2.1 Des changements au niveau de la société

La logique de la médiation s’éloigne de la mentalité juridique, omniprésente dans les sociétés occidentales, selon ce que prédisait le sociologue québécois Guy Rocher (in Lévesque, 2004). La médiation cherche d’autres façons de règler un conflit et non pas uniquement à travers le droit, qui s'est approprié le discours du conflit dans notre société. Dans la logique juridique, les conflits doivent être judiciarisés pour avoir une légitimité et une reconnaissance sociale. De même,le sociologue français Bourdieu (1986) dénonçait cette logique, dans son article « La force du droit » lorsqu’il mentionnait le pouvoir de domination et l’institution du monopole où seul le droit peut régler les conflits qui existent entre les personnes.

Il peut y avoir d’autres formes de règlement et de gestion des conflits qui ne demandent pas nécessairement la voie judiciaire. Un mode de gestion des conflits plus souple qui privilégie un espace de communication et de coopération sans se soucier, à priori, d’un code de normes et de valeurs. Il faut aussi avoir des formes extrajudiciaires auxquelles on peut s’adresser librement. A titre indicatif, dans notre culture occidentale, lorsque les personnes ont des problèmes de comportement, voire relationnels, elles ont l’habitude de chercher un psychologue ou un thérapeute conjugal et familial. Quand les difficultés de couple apparaissent au sein du mariage, les époux cherchent soit un conseiller conjugal, soit des proches, soit des amis intimes. Dans le cas de séparation et de divorce, ils font appel à un avocat pour régler la séparation.

Toutefois, ce seul choix est en train de changer avec l’apparition du médiateur familial. Aujourd’hui, dans les sociétés plus avancées, lorsque les personnes ont l’intention de se séparer, le médiateur est alors un professionnel capable de les aider à réorganiser leur vie future dans un esprit de dialogue, de négociation et de tolérance. Ceci caractérise l’apparition d’un nouveau métier dans les sociétés actuelles, différent de la procédure judiciaire classique qui fait exclusivement appel à des avocats pour régler le divorce.
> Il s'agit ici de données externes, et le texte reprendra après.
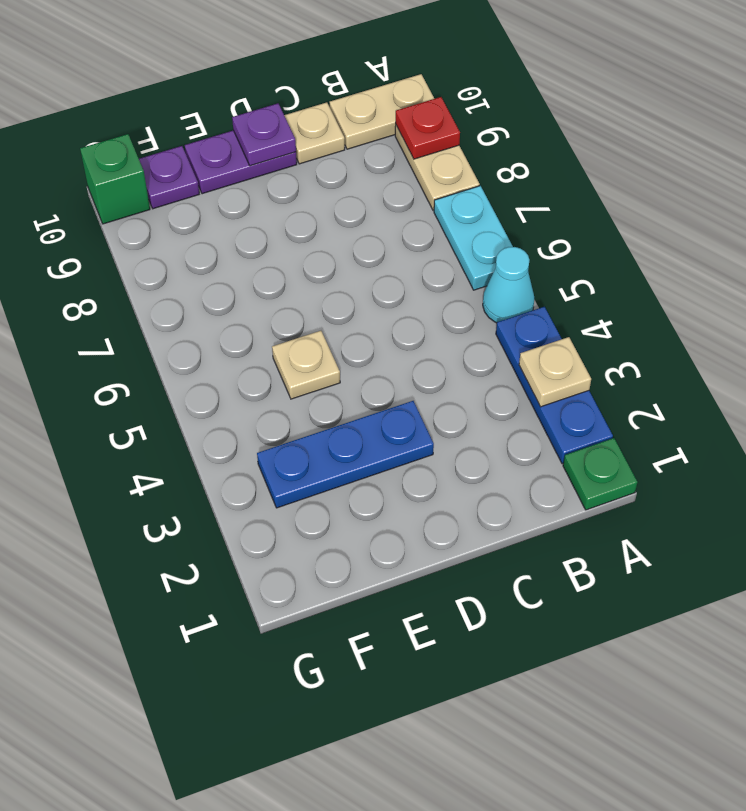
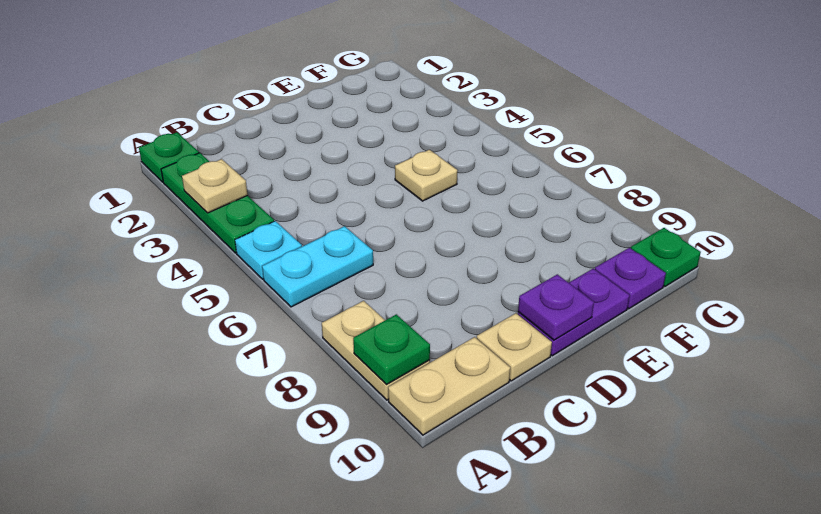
blue 1x3 plate [496,307,613,464] -> green 1x3 plate [161,153,274,253]
cyan 1x1 cone [483,247,534,323] -> cyan 1x1 plate [235,221,302,279]
cyan 1x2 plate [434,186,513,290] -> cyan 1x2 plate turned to [262,226,373,307]
red 1x1 plate [396,97,460,159] -> green 1x1 plate [353,314,430,385]
blue 1x3 plate [257,401,434,508] -> none
green 1x1 brick [80,134,150,224] -> green 1x1 plate [631,228,701,287]

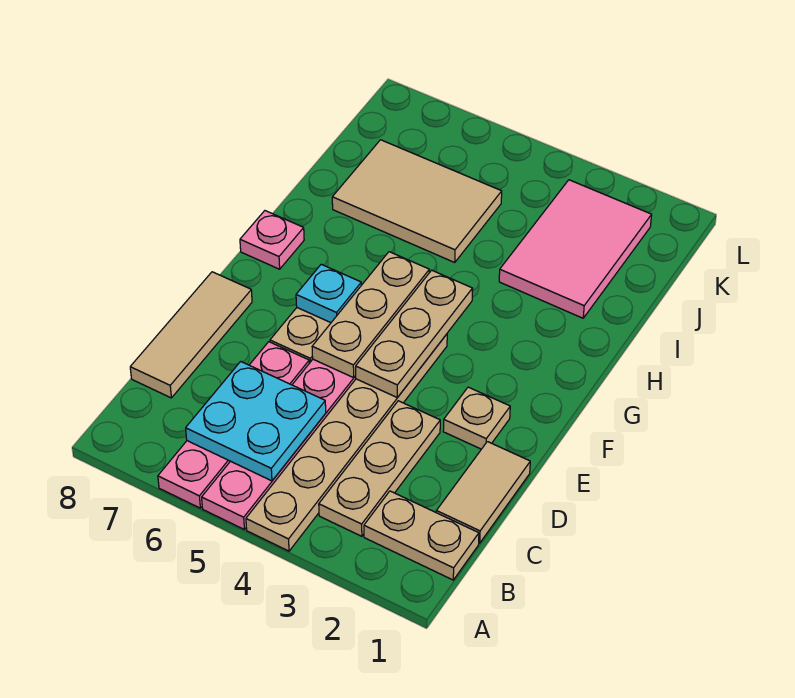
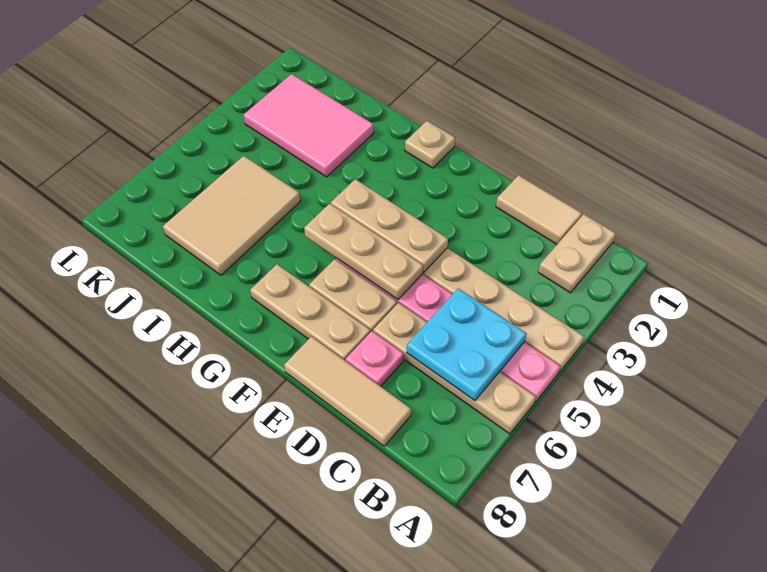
pink 1x4 plate [158,342,309,508] -> tan 1x4 plate [373,303,536,434]
tan 1x3 plate [319,401,440,536] -> tan 1x3 plate moved to [250,264,370,361]
tan 1x1 plate [443,387,510,449] -> tan 1x1 plate moved to [405,121,455,168]
cyan 1x1 plate [296,264,361,323] -> none
pink 1x1 plate [240,211,304,269] -> pink 1x1 plate moved to [346,331,404,386]

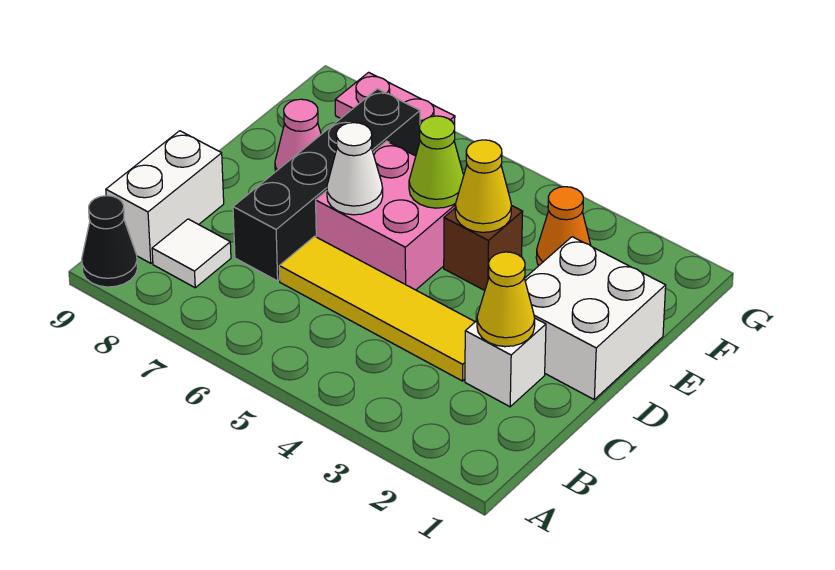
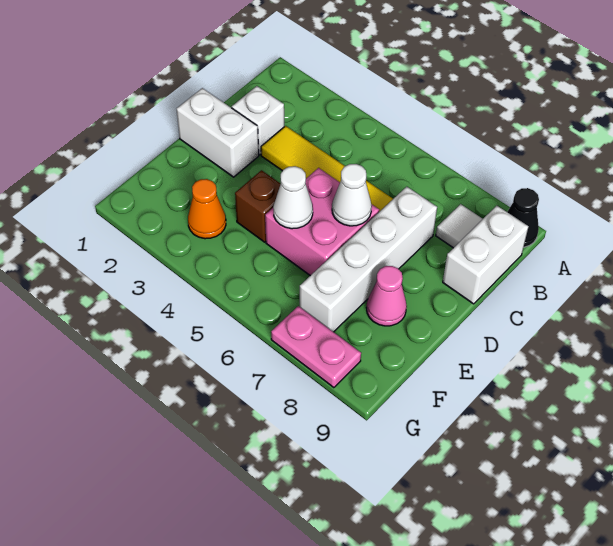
yellow 1x1 cone [477,252,535,347] -> none
black 1x4 brick [233,89,420,281] -> white 1x4 brick [300,187,437,332]
white 2x2 brick [524,237,666,399] -> white 1x2 brick [177,88,259,177]
yellow 1x1 cone [455,140,511,232] -> none
lime 1x1 cone [409,116,464,208] -> white 1x1 cone [273,166,313,229]

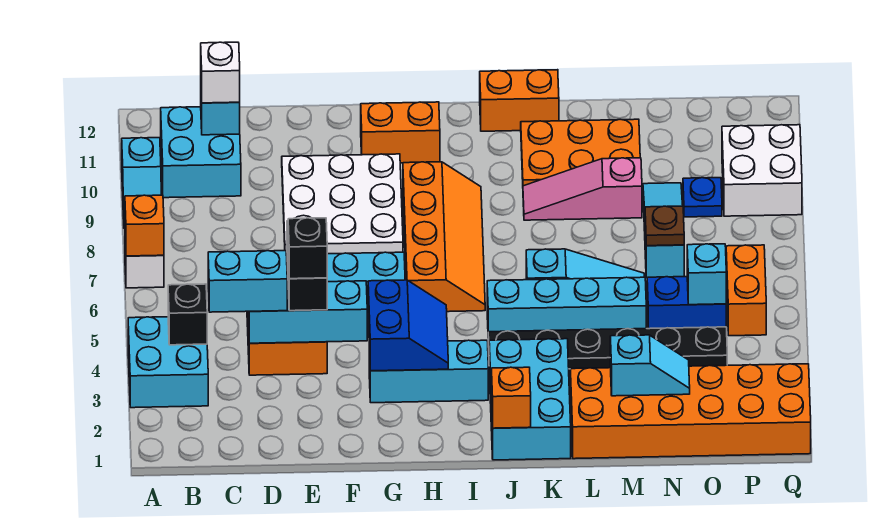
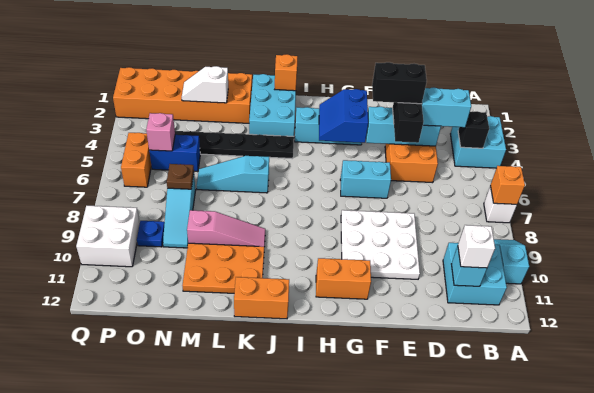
black 1x1 brick [288,218,327,279] -> black 1x2 brick [372,62,427,104]
orange 2x4 slope [403,162,485,312] -> none
cyan 1x4 brick [487,277,646,332] -> none
cyan 1x2 slope [610,335,690,396] -> white 1x2 slope [182,66,228,103]
cyan 1x1 brick [687,244,726,305] -> pink 1x1 brick [146,113,175,151]

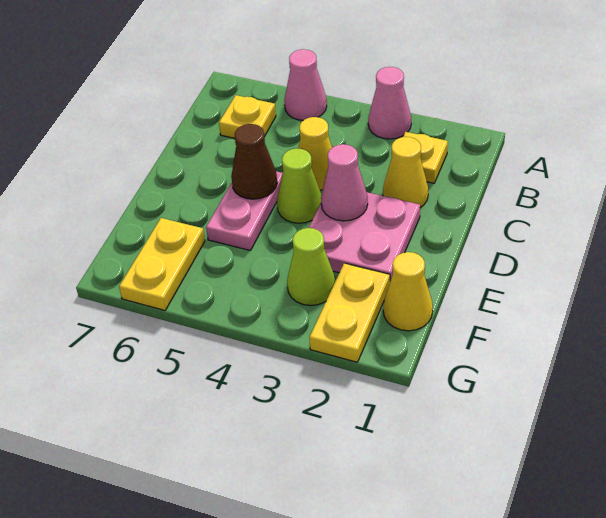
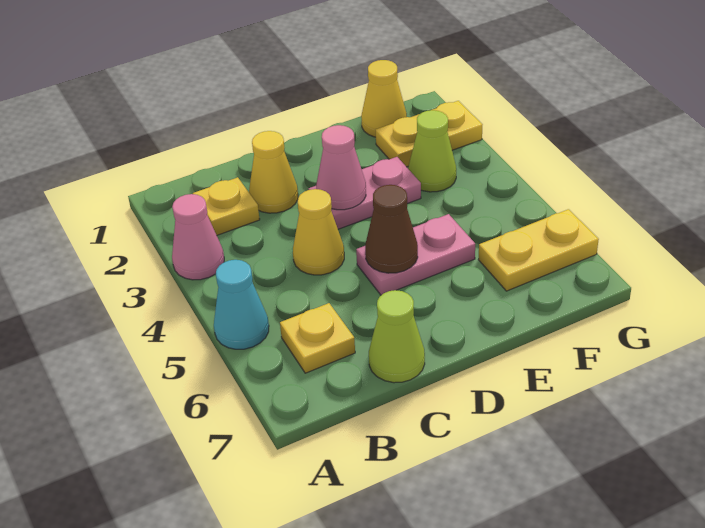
pink 1x1 cone [284,49,327,120] -> cyan 1x1 cone [214,260,269,349]
pink 2x2 plate [309,192,420,281] -> pink 1x2 plate [308,157,421,229]
lime 1x1 cone [277,149,322,223] -> lime 1x1 cone moved to [369,290,425,383]

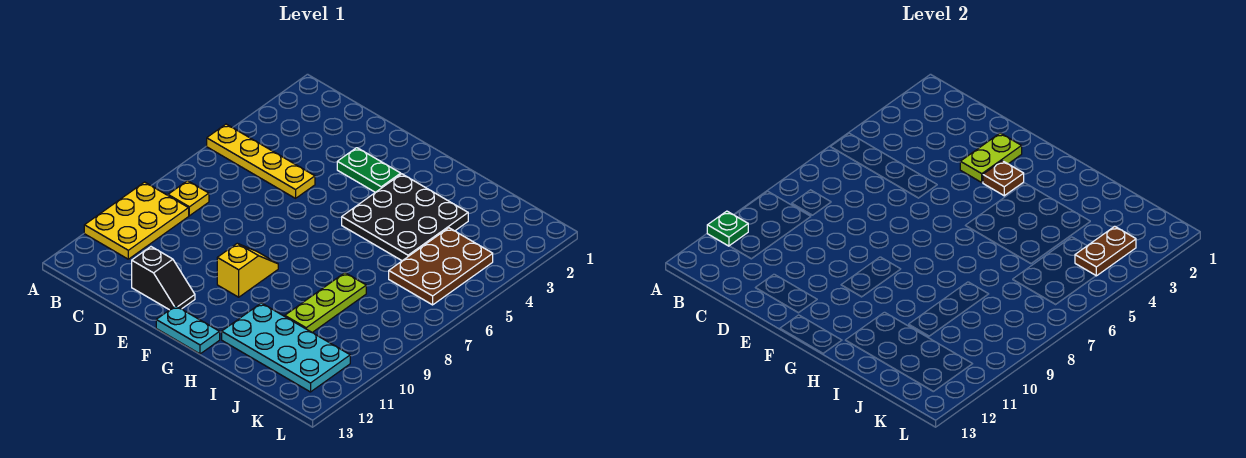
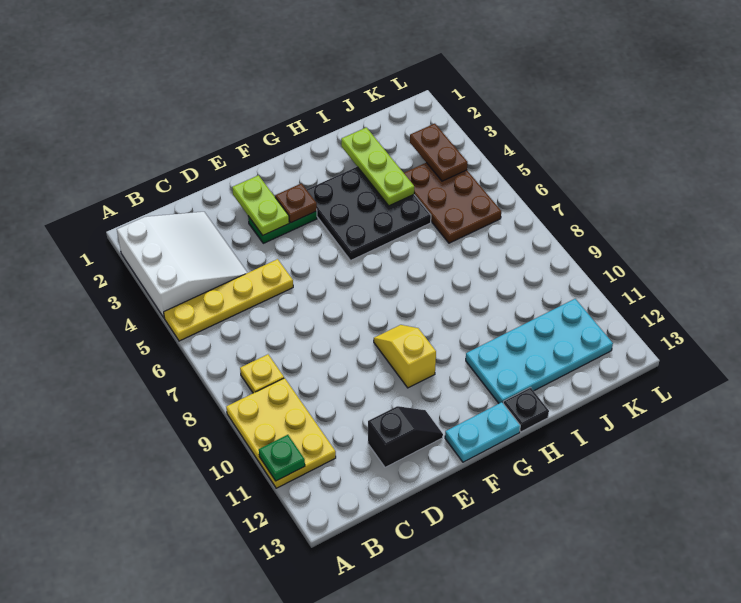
none -> white 3x3 slope [117,212,248,318]
none -> black 1x1 plate [503,387,549,432]
lime 1x3 plate [285,273,366,333] -> lime 1x3 plate moved to [341,127,414,206]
En effet, les logiquesconcernant la façon d’envisager un conflit sontdifférentes s’agissant de la médiation ou du système judiciaire. Pour les juristes, le conflit exprimé par une personne est directement transformé en litige, c’est-à-dire, une dispute donnant matière à un procès judiciaire. Le juriste cherche à réaliser l’encadrement du conflit dans la normativité juridique. Dans ce sens, l’un a tort et l’autre a raison, l’un gagne et l’autre perd, c’est la logique du contradictoire. Pour mieux comprendre cette dualité, il faut faire une référence à Guillaume-Hofnung (2005) qui résume les idées d’Edgar Morin sur lapensée binaire. Cette logique caractérise les formes traditionnelles de règlement des conflits et renferme les possibilités de compréhension. Dans l’esprit de la médiation, la conception du conflit est autre. Il s’agit d’une perception plus positive des conflits interpersonnels (Lévesque,1998). Le conflit est analysé en termes d’insatisfactions réciproques et également comme une forme de changement personnel et de renouvellement de la vie. Les deux parties peuvent gagner et se sentir satisfaites de la solution qu’elles ont trouvée. De plus, comme le renforcent les anglo-saxons, la médiation donne la priorité à « l’empowerment » qui n’est plus que la capacité des personnes à prendre des décisions, en préservant leur autonomie et leur responsabilité dans la solution de leurs différences.

Dans ce sens, les conflits sont vus comme étant une occasion de changement qui permet de questionner des faits sociaux et des croyances qui nous paraissent évidents et d’autres qui ne le sont pas. Ils nous permettent la créativité, l’empathie et l’altérité. Les valeurs sont autres, aussi bien basées sur la flexibilité, la participation et la singularité quesur la rigidité, les normes préétablies et les impositions. Ainsi, pour les juristes, le conflit est une pathologie qu’il faut réduire. En revanche, pour les sociologues, le conflit fait partie du fonctionnement et des changements du monde social (Commaille, 2004).

Dans le domaine familial, la médiation met de l’avant une vision plus globale des conflits interpersonnels, une vision basée sur la notion de l’interdisciplinarité requise dans les sociétés postmodernes. Elle fait appel à différents savoirs et à différentes conceptions de la réalité. La vision fragmentée et réductrice, caractéristique des sociétés modernes, est remplacée par une vision plurielle et interdisciplinaire.